■ **Yapılacak görevler**
1 – Süper ebeveynlik konulu metinden "18 Mart 2016" sözleriyle başlayıp "yakın ve yorucu..." sözlerine kadar devam eden bölümü aynen kopyalayın.
2 – Süper ebeveynlik konulu metne göre aşağıdaki soruları yanıtlayın.
(a) Metnin en başında hangi tarih yer alıyor?
(b) "Süper annelik" tanımlaması ilk olarak anne sıfatının kimlere eklenmesiyle ortaya çıktı?
(c) Bedensel semptomlar hangi karakterlerde daha ağır bir duygusal yük olarak oluşuyor?
3 – Süper ebeveynlik konulu yazıyı son cümlesinden sonra devam ettirin.

18 Mart 2016 Cuma

SÜPER EBEVEYNLİK- SÜPER ANNE-BABA OLMAK İÇİN YAPTIĞIMIZ SÜPER HATALAR

Süper ebeveynlik; anne babaların çocuklarını yetiştirme ve anne-baba olma sorumlulukları konusunda aşırı kaygı duyması ve bu kaygı ile çocuklarının her isteğini yapma eğilimi içinde olmaları ama aynı zamanda çocuklarından fazla beklenti içine girmeleri ve mükemmel olmalarını istemeleri ile kendilerine de çocuklarına da fazla yüklenmeleri olarak tanımlanabilir. Tanımlaması bile mükemmele yakın ve yorucu...
Aslında değişen ve gelişen toplum koşulları ile iş hayatına atılan kadınlara, anne sıfatının da eklenmesi ile ilk olarak ortaya çıkan bir tanımlama “Süper annelik”. Hatta kadının üzerindeki sıfatların ve yüklerin artması ile zaman içerisinde bir tıbbi rahatsızlığın alt kategorisine bile dönüştü. Fibromiyalji pek çok belirtisi olmakla birlikte; özetle genel bir kronik kas rahatsızlığı olarak tanımlanırken; bazı bedensel belirtiler gösteren annelerde mükemmel anne sendromu, zorlanmış anne sendromu adı altında da baş gösterebiliyor. Babaların da süper annelere eşlik ederek çocuklarını en mükemmel şekilde besleme, giydirme, bakım verme, okutma, yaşatma ve büyütme istekleri baskısı altında kalarak yaşadıkları sıkıntılara “süper ebeveynlik” denilebilir. Genel olarak titiz, mükemmeliyetçi, hassas karakterlerde daha ağır bir duygusal yük olarak bedensel semptomların oluşmasına neden oluyor.

■ **Verilen liste**
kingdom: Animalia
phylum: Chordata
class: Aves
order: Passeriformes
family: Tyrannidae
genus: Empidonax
* * *
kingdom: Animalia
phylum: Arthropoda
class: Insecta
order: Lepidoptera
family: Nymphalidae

■ **Alıştırma sonuçları**
1 –
18 Mart 2016 Cuma

SÜPER EBEVEYNLİK- SÜPER ANNE-BABA OLMAK İÇİN YAPTIĞIMIZ SÜPER HATALAR

Süper ebeveynlik; anne babaların çocuklarını yetiştirme ve anne-baba olma sorumlulukları konusunda aşırı kaygı duyması ve bu kaygı ile çocuklarının her isteğini yapma eğilimi içinde olmaları ama aynı zamanda çocuklarından fazla beklenti içine girmeleri ve mükemmel olmalarını istemeleri ile kendilerine de çocuklarına da fazla yüklenmeleri olarak tanımlanabilir. Tanımlaması bile mükemmele yakın ve yorucu...

2 –
(a) 18 Mart 2016 Cuma
(b) İş hayatına atılan kadınlara
(c) Titiz, mükemmeliyetçi, hassas karakterlerde

3 –
Zorlaşan hayat koşulları karşısında süratle ve hep başarıyla ilerlemek zorunda kalan ebeveynlerin çocuklarının da aynı hıza, aynı baskıya maruz kaldığını gözlemleyebiliyoruz. Sürekli “hadi”lemek zorunda kalan, kendine zaman ayıramadığından şikâyetçi, çocuğuyla yeterince ya da kaliteli zaman geçiremeyen, çocuğuna hayır demek istemeyen, her zaman daha iyiyi hatta mükemmeli hedefleyen ebeveynlerin yaşadığı bir süreç bu. Süper ebeveynlerin çocukları ise, bu hızlı akış ve mükemmellik beklentileri arasında kaybolmuş, acele ettirilmeye aşırı bir dirençle yavaşlama tepkisi gösteren, verilen ve sunulanlardan asla memnun olmayan-olamayan mutsuz çocuklara dönüşebiliyorlar.

Süper ebeveynlerin en büyük bedensel şikâyetleri; uyku problemleri, sürekli yorgunluk, halsizlik, uzun süreli baş ve eklem ağrıları, mide ve bağırsak sorunları, vb. olarak uzayıp gidiyor. Manevi şikâyetleri de var üstelik; çocuklarına bir türlü yetememe, onları mutlu edememe, sürekli bir çatışma hali, yaşanan anın tadını çıkaramama, zamanını iyi kullanamama, vb.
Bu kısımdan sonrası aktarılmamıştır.